Supplied passage:
:::

# LLaMA（Large Language Model Meta AI）

## 1. What is LLaMA?
- **LLaMA** = Large Language Model Meta AI
- Goal: Provide **smaller, efficient open models** comparable to GPT-3/4

---

## 2. Versions
### Pure pre-trained language model:
- **LLaMA 1** (2023.02): 7B, 13B, 33B, 65B\
  → **Alpaca** 7B (instruction-tuned in Instruction-Following Dataset from GPT-3)\
  → **Vicuna** 13B, 33B (fine-tuned for dialogue)
- **LLaMA 2** (2023.07): 7B, 13B, 70B\
  → **LLaMA-2-Chat** (instruction-tuned for dialogue)
- **LLaMA 3** (2024.04): 8B, 70B
- **LLaMA 4** (2025.04): 17B + 109B, 400B, 288B + 2T  



---

## 3. Architecture
- **Decoder-only Transformer** (like GPT)
- Training objective: **Autoregressive LM** (next-token prediction)

:::

Data under study:
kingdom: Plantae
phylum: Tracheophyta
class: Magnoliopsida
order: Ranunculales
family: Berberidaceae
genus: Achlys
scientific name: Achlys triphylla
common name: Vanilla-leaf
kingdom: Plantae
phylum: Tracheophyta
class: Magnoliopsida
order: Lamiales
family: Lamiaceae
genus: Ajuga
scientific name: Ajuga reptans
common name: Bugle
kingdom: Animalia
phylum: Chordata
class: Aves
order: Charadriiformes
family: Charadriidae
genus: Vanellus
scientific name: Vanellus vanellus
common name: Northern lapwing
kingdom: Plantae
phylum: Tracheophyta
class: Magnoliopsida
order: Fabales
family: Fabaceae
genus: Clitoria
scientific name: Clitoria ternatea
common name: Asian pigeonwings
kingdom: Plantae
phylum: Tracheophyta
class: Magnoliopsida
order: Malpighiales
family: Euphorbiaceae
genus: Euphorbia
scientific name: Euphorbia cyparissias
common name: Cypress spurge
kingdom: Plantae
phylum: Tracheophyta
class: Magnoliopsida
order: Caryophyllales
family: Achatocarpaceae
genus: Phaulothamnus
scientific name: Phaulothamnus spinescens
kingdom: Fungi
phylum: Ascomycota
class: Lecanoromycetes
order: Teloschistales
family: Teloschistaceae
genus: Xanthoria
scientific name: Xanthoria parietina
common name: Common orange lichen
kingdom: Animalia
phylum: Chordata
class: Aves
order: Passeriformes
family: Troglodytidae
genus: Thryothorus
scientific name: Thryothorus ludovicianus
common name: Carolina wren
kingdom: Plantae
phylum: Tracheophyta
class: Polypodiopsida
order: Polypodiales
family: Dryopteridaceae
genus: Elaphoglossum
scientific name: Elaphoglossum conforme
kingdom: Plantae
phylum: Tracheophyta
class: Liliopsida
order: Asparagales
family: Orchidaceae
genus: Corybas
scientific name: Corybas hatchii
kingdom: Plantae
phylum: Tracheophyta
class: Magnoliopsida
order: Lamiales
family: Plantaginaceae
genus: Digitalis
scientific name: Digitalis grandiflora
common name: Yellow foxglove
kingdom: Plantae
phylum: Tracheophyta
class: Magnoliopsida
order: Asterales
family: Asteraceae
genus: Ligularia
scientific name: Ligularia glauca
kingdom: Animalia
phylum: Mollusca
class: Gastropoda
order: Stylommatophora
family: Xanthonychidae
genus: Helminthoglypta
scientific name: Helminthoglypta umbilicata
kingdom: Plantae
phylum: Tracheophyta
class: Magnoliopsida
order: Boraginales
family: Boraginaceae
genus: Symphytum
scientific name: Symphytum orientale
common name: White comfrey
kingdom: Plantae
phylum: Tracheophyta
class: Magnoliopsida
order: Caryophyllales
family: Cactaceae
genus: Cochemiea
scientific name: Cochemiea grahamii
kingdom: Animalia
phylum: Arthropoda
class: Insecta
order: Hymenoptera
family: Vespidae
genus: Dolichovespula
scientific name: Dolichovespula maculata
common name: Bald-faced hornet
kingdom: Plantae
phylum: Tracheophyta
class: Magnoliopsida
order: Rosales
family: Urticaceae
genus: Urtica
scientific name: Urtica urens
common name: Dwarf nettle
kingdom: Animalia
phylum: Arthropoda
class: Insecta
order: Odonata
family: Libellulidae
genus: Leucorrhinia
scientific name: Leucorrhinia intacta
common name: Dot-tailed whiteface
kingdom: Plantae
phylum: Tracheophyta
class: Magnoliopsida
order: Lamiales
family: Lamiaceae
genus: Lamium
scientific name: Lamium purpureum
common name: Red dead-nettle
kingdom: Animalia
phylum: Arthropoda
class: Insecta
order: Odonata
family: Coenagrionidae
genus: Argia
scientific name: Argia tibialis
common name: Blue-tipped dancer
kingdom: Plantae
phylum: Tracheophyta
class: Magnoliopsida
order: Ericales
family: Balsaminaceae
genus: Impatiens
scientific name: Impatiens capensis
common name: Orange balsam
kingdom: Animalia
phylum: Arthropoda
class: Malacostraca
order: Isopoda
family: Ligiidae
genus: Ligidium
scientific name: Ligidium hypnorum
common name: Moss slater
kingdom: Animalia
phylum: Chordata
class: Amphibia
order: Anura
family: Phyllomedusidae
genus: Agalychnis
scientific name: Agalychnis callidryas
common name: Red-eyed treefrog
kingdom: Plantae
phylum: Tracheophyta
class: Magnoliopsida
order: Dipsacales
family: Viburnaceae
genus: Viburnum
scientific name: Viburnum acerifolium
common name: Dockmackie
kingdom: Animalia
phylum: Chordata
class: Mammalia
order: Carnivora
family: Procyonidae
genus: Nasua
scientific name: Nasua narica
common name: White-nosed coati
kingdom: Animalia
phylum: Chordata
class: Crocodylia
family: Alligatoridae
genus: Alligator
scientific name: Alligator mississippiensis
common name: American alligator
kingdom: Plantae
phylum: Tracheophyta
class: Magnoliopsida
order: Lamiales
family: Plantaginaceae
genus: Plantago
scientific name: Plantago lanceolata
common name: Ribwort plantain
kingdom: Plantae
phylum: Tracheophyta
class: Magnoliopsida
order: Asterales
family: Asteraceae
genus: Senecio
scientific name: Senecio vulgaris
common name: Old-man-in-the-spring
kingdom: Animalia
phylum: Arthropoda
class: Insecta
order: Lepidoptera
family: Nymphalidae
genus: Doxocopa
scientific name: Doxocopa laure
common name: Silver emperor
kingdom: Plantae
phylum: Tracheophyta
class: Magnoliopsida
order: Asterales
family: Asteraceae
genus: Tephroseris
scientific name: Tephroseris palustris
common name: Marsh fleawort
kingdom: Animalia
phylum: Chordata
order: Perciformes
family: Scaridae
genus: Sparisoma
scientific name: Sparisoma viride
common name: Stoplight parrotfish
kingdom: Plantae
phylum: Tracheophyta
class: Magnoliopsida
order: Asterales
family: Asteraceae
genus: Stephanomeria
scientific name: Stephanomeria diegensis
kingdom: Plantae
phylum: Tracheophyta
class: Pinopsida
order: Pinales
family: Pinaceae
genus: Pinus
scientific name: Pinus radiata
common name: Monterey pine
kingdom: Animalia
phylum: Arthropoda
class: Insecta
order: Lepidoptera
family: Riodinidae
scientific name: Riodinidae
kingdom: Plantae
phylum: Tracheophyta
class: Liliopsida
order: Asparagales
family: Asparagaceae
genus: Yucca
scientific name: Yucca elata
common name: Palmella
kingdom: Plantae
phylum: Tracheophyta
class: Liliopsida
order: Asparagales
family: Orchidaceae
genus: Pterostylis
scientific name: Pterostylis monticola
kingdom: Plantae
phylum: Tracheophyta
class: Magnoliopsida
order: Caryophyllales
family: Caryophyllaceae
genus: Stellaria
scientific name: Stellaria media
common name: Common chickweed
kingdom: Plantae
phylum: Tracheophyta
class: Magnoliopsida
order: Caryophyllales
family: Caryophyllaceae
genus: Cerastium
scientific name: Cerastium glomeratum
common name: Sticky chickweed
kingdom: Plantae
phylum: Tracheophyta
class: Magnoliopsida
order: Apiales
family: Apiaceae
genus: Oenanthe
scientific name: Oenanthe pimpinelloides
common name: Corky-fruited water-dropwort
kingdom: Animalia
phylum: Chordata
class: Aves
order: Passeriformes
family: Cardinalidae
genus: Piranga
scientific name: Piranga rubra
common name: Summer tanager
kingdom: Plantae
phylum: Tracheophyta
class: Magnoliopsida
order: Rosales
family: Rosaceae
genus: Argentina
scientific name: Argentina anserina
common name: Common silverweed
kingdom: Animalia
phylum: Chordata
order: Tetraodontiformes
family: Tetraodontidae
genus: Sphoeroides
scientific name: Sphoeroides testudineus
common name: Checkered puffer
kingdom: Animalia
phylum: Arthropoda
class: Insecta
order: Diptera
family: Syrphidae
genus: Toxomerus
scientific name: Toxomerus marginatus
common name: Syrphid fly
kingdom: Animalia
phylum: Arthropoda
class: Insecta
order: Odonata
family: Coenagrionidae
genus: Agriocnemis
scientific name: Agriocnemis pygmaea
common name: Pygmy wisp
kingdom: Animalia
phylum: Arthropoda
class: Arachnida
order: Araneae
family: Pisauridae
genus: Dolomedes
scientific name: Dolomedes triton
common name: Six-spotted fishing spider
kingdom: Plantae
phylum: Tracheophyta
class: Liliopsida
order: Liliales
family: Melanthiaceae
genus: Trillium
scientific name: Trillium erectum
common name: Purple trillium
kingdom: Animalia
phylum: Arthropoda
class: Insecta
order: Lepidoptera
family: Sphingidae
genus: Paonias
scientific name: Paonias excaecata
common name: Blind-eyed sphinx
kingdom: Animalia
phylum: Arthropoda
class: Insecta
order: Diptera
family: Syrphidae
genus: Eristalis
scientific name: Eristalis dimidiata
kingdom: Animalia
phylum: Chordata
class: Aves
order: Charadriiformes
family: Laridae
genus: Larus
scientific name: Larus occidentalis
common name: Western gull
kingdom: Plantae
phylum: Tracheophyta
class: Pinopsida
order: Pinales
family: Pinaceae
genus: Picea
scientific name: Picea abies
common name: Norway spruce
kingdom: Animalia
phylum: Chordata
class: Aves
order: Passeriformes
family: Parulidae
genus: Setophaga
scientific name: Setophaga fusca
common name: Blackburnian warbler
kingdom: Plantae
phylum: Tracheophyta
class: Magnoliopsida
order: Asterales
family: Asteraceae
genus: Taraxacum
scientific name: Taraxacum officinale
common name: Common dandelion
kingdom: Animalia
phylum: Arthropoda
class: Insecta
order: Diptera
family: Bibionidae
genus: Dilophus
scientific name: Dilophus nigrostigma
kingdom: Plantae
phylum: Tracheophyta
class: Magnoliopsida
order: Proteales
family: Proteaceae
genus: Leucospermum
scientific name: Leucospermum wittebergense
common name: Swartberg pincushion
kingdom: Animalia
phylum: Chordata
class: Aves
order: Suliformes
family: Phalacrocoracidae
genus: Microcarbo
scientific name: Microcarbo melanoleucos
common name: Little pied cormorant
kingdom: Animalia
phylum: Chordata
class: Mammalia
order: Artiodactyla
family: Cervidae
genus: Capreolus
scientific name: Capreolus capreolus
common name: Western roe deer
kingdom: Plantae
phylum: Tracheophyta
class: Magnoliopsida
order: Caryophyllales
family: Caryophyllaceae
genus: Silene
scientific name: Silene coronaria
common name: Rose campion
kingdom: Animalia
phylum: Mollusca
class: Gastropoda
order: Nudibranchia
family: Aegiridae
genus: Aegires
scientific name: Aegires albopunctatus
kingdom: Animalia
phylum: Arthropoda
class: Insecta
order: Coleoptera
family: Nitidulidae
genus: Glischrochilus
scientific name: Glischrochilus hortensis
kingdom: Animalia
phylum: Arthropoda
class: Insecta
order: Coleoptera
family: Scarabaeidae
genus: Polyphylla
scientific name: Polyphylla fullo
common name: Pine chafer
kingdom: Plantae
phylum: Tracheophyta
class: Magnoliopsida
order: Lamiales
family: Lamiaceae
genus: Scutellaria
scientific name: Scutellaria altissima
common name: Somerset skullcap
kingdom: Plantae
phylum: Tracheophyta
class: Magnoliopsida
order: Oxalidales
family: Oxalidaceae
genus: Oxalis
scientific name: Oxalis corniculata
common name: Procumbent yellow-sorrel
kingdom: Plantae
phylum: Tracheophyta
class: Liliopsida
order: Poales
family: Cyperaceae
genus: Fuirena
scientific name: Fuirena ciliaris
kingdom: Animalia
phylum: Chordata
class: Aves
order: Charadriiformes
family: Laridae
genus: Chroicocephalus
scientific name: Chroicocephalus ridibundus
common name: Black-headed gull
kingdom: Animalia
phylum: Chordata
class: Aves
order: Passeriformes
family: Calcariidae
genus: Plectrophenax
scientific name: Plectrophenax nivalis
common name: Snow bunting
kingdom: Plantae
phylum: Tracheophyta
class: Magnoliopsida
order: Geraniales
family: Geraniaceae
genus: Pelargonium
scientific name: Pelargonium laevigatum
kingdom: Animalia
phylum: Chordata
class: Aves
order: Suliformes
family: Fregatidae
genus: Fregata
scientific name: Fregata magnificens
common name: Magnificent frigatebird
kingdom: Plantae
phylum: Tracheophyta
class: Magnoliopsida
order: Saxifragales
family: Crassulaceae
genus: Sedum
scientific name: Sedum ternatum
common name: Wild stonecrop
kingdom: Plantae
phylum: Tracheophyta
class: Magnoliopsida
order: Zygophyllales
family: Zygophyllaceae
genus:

:::

Exercise:
Answer these questions from the LLaMA passage.
1. What training objective does it give for the architecture?
2. Which model sizes does it list for LLaMA 2?
3. What was Vicuna fine-tuned for?
The listing is not needed for this exercise.

Result for this task:
1. Autoregressive LM (next-token prediction)
2. 7B, 13B, and 70B
3. Dialogue